Dataset records
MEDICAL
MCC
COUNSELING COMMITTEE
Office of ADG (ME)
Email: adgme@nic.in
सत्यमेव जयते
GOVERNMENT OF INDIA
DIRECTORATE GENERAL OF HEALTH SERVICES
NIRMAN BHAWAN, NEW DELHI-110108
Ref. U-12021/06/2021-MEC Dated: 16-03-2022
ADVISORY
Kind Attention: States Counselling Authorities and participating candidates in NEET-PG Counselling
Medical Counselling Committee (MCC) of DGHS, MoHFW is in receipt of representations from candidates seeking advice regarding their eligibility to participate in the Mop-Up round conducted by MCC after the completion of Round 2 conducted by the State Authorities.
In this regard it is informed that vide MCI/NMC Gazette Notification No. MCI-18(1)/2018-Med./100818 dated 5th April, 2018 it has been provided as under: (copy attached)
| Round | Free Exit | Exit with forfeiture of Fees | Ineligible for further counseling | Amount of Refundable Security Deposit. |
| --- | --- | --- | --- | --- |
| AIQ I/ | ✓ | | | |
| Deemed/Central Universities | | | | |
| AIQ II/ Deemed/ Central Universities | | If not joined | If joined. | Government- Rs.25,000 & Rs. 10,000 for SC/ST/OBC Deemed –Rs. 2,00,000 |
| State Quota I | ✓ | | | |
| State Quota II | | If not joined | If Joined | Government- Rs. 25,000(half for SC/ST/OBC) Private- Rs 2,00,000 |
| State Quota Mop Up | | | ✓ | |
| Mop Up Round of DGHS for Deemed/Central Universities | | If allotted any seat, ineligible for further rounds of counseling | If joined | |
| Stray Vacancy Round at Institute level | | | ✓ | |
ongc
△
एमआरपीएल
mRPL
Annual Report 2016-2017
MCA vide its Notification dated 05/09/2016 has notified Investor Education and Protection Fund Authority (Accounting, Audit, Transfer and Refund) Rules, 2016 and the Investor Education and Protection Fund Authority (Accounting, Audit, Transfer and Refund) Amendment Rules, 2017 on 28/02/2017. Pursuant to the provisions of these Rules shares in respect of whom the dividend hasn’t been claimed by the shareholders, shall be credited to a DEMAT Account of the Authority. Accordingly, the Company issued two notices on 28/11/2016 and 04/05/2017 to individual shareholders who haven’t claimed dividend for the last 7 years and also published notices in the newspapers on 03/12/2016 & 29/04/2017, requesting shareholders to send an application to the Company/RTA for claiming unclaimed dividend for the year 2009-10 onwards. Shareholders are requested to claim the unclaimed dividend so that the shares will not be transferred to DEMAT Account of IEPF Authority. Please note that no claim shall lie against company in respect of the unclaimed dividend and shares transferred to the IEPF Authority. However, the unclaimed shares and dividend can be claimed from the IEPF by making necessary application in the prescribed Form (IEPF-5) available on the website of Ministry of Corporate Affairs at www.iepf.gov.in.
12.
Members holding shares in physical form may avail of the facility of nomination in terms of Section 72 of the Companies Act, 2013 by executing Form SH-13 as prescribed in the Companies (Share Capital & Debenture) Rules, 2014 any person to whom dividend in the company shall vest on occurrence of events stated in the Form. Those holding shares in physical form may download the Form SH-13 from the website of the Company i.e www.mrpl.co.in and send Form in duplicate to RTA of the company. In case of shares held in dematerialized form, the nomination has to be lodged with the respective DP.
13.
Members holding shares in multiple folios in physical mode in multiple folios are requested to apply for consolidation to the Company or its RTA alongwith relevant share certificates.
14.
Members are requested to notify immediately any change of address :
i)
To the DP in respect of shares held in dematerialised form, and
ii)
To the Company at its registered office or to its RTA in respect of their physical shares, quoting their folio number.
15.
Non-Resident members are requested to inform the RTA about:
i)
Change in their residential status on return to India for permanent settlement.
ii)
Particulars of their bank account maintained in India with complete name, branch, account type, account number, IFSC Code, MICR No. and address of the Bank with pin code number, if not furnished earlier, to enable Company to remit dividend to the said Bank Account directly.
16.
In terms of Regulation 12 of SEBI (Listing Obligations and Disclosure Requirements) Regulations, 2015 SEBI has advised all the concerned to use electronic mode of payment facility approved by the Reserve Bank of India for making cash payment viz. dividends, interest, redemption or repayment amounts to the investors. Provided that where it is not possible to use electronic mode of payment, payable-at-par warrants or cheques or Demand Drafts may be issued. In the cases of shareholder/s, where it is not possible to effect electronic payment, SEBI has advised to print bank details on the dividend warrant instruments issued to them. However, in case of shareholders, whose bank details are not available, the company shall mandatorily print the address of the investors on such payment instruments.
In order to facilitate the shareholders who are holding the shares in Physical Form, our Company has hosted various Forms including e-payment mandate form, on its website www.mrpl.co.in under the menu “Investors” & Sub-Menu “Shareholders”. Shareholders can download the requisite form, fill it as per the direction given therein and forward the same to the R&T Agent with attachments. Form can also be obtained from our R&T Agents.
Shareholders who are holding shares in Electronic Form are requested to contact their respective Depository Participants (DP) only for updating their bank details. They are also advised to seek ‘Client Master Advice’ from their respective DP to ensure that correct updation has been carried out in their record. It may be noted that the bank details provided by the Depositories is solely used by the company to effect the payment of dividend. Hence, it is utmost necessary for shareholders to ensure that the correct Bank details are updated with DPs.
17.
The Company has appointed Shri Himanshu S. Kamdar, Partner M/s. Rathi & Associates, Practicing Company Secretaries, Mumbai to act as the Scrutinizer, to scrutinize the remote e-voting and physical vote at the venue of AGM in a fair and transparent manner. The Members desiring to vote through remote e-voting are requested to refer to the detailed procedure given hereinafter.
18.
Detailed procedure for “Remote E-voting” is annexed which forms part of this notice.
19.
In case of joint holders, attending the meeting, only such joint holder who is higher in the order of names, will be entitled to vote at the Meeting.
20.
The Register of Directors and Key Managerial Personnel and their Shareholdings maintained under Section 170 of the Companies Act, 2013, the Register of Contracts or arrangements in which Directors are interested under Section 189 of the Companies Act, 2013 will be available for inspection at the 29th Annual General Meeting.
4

Task instructions
Each line of the records above should be copied exactly.

Solution below
MEDICAL
MCC
COUNSELING COMMITTEE
Office of ADG (ME)
Email: adgme@nic.in
सत्यमेव जयते
GOVERNMENT OF INDIA
DIRECTORATE GENERAL OF HEALTH SERVICES
NIRMAN BHAWAN, NEW DELHI-110108
Ref. U-12021/06/2021-MEC Dated: 16-03-2022
ADVISORY
Kind Attention: States Counselling Authorities and participating candidates in NEET-PG Counselling
Medical Counselling Committee (MCC) of DGHS, MoHFW is in receipt of representations from candidates seeking advice regarding their eligibility to participate in the Mop-Up round conducted by MCC after the completion of Round 2 conducted by the State Authorities.
In this regard it is informed that vide MCI/NMC Gazette Notification No. MCI-18(1)/2018-Med./100818 dated 5th April, 2018 it has been provided as under: (copy attached)
| Round | Free Exit | Exit with forfeiture of Fees | Ineligible for further counseling | Amount of Refundable Security Deposit. |
| --- | --- | --- | --- | --- |
| AIQ I/ | ✓ | | | |
| Deemed/Central Universities | | | | |
| AIQ II/ Deemed/ Central Universities | | If not joined | If joined. | Government- Rs.25,000 & Rs. 10,000 for SC/ST/OBC Deemed –Rs. 2,00,000 |
| State Quota I | ✓ | | | |
| State Quota II | | If not joined | If Joined | Government- Rs. 25,000(half for SC/ST/OBC) Private- Rs 2,00,000 |
| State Quota Mop Up | | | ✓ | |
| Mop Up Round of DGHS for Deemed/Central Universities | | If allotted any seat, ineligible for further rounds of counseling | If joined | |
| Stray Vacancy Round at Institute level | | | ✓ | |
ongc
△
एमआरपीएल
mRPL
Annual Report 2016-2017
MCA vide its Notification dated 05/09/2016 has notified Investor Education and Protection Fund Authority (Accounting, Audit, Transfer and Refund) Rules, 2016 and the Investor Education and Protection Fund Authority (Accounting, Audit, Transfer and Refund) Amendment Rules, 2017 on 28/02/2017. Pursuant to the provisions of these Rules shares in respect of whom the dividend hasn’t been claimed by the shareholders, shall be credited to a DEMAT Account of the Authority. Accordingly, the Company issued two notices on 28/11/2016 and 04/05/2017 to individual shareholders who haven’t claimed dividend for the last 7 years and also published notices in the newspapers on 03/12/2016 & 29/04/2017, requesting shareholders to send an application to the Company/RTA for claiming unclaimed dividend for the year 2009-10 onwards. Shareholders are requested to claim the unclaimed dividend so that the shares will not be transferred to DEMAT Account of IEPF Authority. Please note that no claim shall lie against company in respect of the unclaimed dividend and shares transferred to the IEPF Authority. However, the unclaimed shares and dividend can be claimed from the IEPF by making necessary application in the prescribed Form (IEPF-5) available on the website of Ministry of Corporate Affairs at www.iepf.gov.in.
12.
Members holding shares in physical form may avail of the facility of nomination in terms of Section 72 of the Companies Act, 2013 by executing Form SH-13 as prescribed in the Companies (Share Capital & Debenture) Rules, 2014 any person to whom dividend in the company shall vest on occurrence of events stated in the Form. Those holding shares in physical form may download the Form SH-13 from the website of the Company i.e www.mrpl.co.in and send Form in duplicate to RTA of the company. In case of shares held in dematerialized form, the nomination has to be lodged with the respective DP.
13.
Members holding shares in multiple folios in physical mode in multiple folios are requested to apply for consolidation to the Company or its RTA alongwith relevant share certificates.
14.
Members are requested to notify immediately any change of address :
i)
To the DP in respect of shares held in dematerialised form, and
ii)
To the Company at its registered office or to its RTA in respect of their physical shares, quoting their folio number.
15.
Non-Resident members are requested to inform the RTA about:
i)
Change in their residential status on return to India for permanent settlement.
ii)
Particulars of their bank account maintained in India with complete name, branch, account type, account number, IFSC Code, MICR No. and address of the Bank with pin code number, if not furnished earlier, to enable Company to remit dividend to the said Bank Account directly.
16.
In terms of Regulation 12 of SEBI (Listing Obligations and Disclosure Requirements) Regulations, 2015 SEBI has advised all the concerned to use electronic mode of payment facility approved by the Reserve Bank of India for making cash payment viz. dividends, interest, redemption or repayment amounts to the investors. Provided that where it is not possible to use electronic mode of payment, payable-at-par warrants or cheques or Demand Drafts may be issued. In the cases of shareholder/s, where it is not possible to effect electronic payment, SEBI has advised to print bank details on the dividend warrant instruments issued to them. However, in case of shareholders, whose bank details are not available, the company shall mandatorily print the address of the investors on such payment instruments.
In order to facilitate the shareholders who are holding the shares in Physical Form, our Company has hosted various Forms including e-payment mandate form, on its website www.mrpl.co.in under the menu “Investors” & Sub-Menu “Shareholders”. Shareholders can download the requisite form, fill it as per the direction given therein and forward the same to the R&T Agent with attachments. Form can also be obtained from our R&T Agents.
Shareholders who are holding shares in Electronic Form are requested to contact their respective Depository Participants (DP) only for updating their bank details. They are also advised to seek ‘Client Master Advice’ from their respective DP to ensure that correct updation has been carried out in their record. It may be noted that the bank details provided by the Depositories is solely used by the company to effect the payment of dividend. Hence, it is utmost necessary for shareholders to ensure that the correct Bank details are updated with DPs.
17.
The Company has appointed Shri Himanshu S. Kamdar, Partner M/s. Rathi & Associates, Practicing Company Secretaries, Mumbai to act as the Scrutinizer, to scrutinize the remote e-voting and physical vote at the venue of AGM in a fair and transparent manner. The Members desiring to vote through remote e-voting are requested to refer to the detailed procedure given hereinafter.
18.
Detailed procedure for “Remote E-voting” is annexed which forms part of this notice.
19.
In case of joint holders, attending the meeting, only such joint holder who is higher in the order of names, will be entitled to vote at the Meeting.
20.
The Register of Directors and Key Managerial Personnel and their Shareholdings maintained under Section 170 of the Companies Act, 2013, the Register of Contracts or arrangements in which Directors are interested under Section 189 of the Companies Act, 2013 will be available for inspection at the 29th Annual General Meeting.
4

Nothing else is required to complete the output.